At present, time-to-accuracy is the most well-received solution(e.g. DAWNBench and MLPerf). For comprehensive evaluate, the training accuracy and validation accuracy are both provided. The former is used to measure the training effect of the model, and the latter is used to measure the generalization ability of the model. The threshold of target accuracy is defined as a value according to the requirement of corresponding application domains. Each application domain needs to define its own target accuracy. There is a paper to analyze the rationality of this metric. In addition, cost-to-accuracy and power-to-accuracy are provided to measure the money and power spending of training the model to the target accuracy.

Reference Implementation

Based on the extreme weather dataset, we provide a scalable reference implementation of HPC AI500 component benchmarks, see Download for details.

Micro benchmarks

We choose the following primary operators in CNN as our micro benchmarks.


In mathematics, convolution is a mathematical operation on two functions to produce a third function that expresses how the shape of one is modified by the other. In a CNN, convolution is the operation occupying the largest proportion, which is the multiply accumulate of the input matrix and the convolution kernel, and then produces feature maps. There are many convolution kernels distributed in different layers responsible for learning different level features.


The full-connected layer can be seen as the classifier of a CNN, which is essentially matrix multiplication. It is also the cause of the explosion of CNN parameters.

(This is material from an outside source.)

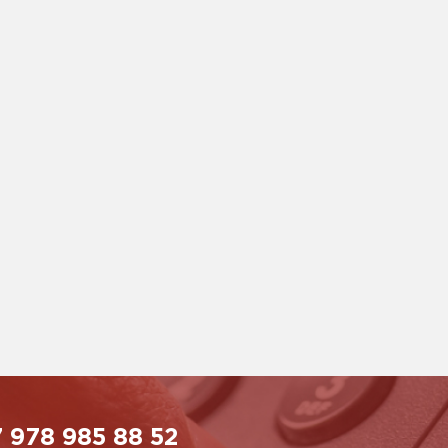
 978 985 88 52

For example, in AlexNet, the number of training parameters of fully-connected layers reaches about 59 million and accounts for 94 percent of the total.


Pooling is a sample-based discretization process. In a CNN, the objective of pooling is to down-sample the inputs (e.g., feature maps), which leads to the reduction of dimensionality and training parameters. In addition, it enhances the robustness of the whole network. The commonly used pooling operations including max-pooling and average-pooling.


The metrics of the micro benchmarks is simple since we only measure the performance without considering accuracy. we adopt FLOPS and images per second(images/s) as two main metrics. We also consider power and cost related metrics.